Drugiego dnia jedziemy autobusem do stolicy.
W Santiago de Chile przez pierwsze dwie godziny bardzo dokładnie poznajemy dworzec autobusowy i okolice – a to dlatego, że mylą nam się kierunki świata i zamiast podążać na północ idziemy na południe, tudzież wschód mylimy z zachodem. Z mapą w ręku kręcimy się jak muchy w smole. Wszystkiemu winna druga półkula, gdzie, jak już kiedyś wspominałem, wszystko jest na odwrót. Fakt faktem, że z tej prostej przyczyny dane było poznać nam okolice, których śmiem mniemać żaden turysta z Europy nie zwiedzał, a my i owszem. Krążąc tak w te i spowrotem, przy okazji rozglądam się za punktem napraw telefonów komórkowych, myśląc że takie punkty jeżeli w ogóle to powinny znajdować się właśnie w okolicach dworca. Niestety – daremny trud – w dalszym ciągu jestem bez komórki, co w XXI wieku, samotnie podróżując po świecie jest dużym uniedogodnieniem. Ktoś podpowiada mi, że w centrum na ulicy takiej a takiej znajduje się centrum obsługi klienta sieci Claro, i że tam prawdopodobnie mi pomogą.
Ustawiwszy w końcu mapę tak jak trzeba, ruszamy w kierunku centrum ok. 5 km.
Wkrótce idąc główna ulicą przechodzimy obok pałacu de la Moneda – centrum władzy politycznej Chile, znane z transmisji telewizyjnej lat 70, kiedy to dokonywano bombardowań tego budynku. Dziś nic już nie przypomina tamtych wydarzeń. Od pałacu już tylko parę kroków do centrum historycznego z katedrą i muzeum.
(Po drodze znajdujemy owe Claro, gdzie pan technik informuje mnie, że e-fony są nienaprawialne, czyli jedyne co mogę zrobić, to kupić nowy. Muchos gracias senior – mówie grzecznie, a w duchu myślę – tyle to ja sam wiem i nie potrzeba mi do tego technika. No nic, jest jak jest, bez komórki też da się żyć.)

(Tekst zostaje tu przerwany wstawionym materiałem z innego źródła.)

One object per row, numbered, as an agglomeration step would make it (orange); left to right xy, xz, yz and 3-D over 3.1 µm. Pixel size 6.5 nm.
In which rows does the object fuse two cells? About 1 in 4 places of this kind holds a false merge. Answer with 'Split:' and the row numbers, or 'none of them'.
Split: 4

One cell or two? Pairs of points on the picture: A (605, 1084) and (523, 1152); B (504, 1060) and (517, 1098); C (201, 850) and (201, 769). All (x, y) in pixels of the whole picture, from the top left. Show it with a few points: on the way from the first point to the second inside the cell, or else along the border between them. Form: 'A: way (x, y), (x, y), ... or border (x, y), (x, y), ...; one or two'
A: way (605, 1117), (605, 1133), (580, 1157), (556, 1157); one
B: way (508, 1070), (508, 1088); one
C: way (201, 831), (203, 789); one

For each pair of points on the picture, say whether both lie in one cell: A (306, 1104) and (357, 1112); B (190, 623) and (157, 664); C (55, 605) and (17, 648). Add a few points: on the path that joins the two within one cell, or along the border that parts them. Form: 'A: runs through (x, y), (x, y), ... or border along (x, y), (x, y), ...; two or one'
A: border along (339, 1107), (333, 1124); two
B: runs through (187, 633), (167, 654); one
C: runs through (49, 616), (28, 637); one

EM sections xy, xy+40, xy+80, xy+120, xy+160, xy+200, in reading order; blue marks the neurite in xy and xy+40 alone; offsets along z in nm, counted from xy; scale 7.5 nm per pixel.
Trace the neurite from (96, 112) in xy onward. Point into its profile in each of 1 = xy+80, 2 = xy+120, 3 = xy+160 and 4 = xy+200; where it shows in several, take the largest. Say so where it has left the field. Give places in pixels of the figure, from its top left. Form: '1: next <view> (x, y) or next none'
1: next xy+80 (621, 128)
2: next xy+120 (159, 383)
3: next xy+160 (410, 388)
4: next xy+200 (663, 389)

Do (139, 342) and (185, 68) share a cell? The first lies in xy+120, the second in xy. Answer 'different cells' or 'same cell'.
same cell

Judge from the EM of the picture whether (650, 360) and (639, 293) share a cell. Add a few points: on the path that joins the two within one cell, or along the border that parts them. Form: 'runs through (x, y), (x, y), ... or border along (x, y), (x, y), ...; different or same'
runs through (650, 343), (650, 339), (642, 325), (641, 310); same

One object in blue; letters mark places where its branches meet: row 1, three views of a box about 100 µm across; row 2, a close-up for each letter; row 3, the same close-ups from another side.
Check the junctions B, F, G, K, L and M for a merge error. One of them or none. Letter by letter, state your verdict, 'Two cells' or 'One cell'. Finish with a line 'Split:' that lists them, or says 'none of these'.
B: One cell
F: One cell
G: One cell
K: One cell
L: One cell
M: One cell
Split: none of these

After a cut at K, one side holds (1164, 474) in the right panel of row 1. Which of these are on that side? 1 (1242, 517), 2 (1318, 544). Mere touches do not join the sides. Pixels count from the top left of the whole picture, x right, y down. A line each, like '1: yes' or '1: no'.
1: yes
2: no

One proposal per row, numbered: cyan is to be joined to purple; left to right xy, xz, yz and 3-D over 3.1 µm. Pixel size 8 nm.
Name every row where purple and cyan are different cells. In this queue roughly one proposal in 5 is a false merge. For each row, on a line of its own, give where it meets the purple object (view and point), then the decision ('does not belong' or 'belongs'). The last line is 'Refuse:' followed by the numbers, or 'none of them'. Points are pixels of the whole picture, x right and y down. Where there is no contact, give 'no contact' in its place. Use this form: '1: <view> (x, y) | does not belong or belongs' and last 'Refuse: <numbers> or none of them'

Zwiedzamy katedrę, wchodzimy do muzeum, gdzie po zwiedzeniu eksponatów w dolnej części, przyklejamy się do grupy z przewodnikiem i wchodzimy na wieżę, udając, że pilnie słuchamy, co przewodnik opowiada. Z wieży mamy przepiękny widok na całe stare miasto odbijające się w szklanych ścianach nowoczesnych wieżowców drapiących się tuż obok w niebo. Opuszczamy muzeum i stare miasto, bo chcemy jeszcze zdążyć na górę Cerro Santa Lucia, leżącą trochę na uboczu, a wieczorem musimy zdążyć na powrotny autobus. Z góry Santa Lucia (wysokość 70 m.), która jest zarazem miejskim parkiem z ruinami starego kościoła, rozciąga się jednorazowy, wspaniały widok (porównywalny – haha – z naszym widokiem z pałacu kultury w Warszawie) na całe miasto. Można by tu praktycznie zakończyć wędrowkę po Santiago, ale skoro mamy jeszcze trochę czasu, to może uda nam się jeszcze zobaczyć stare, znane z widokówek centrum handlowe, leżące wprawdzie nie po drodze w kierunku dworca, ale powinniśmy zdążyć. W pobliżu centrum handlowego zupełnie przypadkiem w bocznej uliczce zauważamy sklepik z telefonami i naprawą. Młody chłopak z papierosem w ustach ogląda mój telefon, opowiadam mu, że szkoda powstała na skutek wpadnięcia do wody jakieś dziesięć dni temu. Mówi, że spróbuje. Potrzebuje około godziny. Do autobusu mamy dwie godziny i 4km. Dobra. Zostawiam telefon i idziemy dalej zwiedzać, kalkulując, czy przez godzinę jesteśmy w stanie przejść 4 km, tzn. czy zdążymy na autobus. Po godzinie odbieram naprawioną komórkę, z czego jestem bardzo, bardzo zadowolony, i w te pendy, krokiem wojskowym, czyli 6 km/h, zmierzamy do punktu wyjścia – czyli dworca autobusowego. Zdążyliśmy, a nawet byliśmy na tyle wcześnie, że zostało parę minut na uzupełnienie brakującej wody w organiźmie i na opróżnienie jej nadmiaru. Do Isla Negro dojeżdżamy późno wieczorem i zaraz kładziemy się spać, gdyż następnego dnia wyjeżdżamy znowu do Santiago, ale już tym razem tylko na lotnisko, a przed wyjazdem trzeba jeszcze zdążyć zwinąć obozowisko.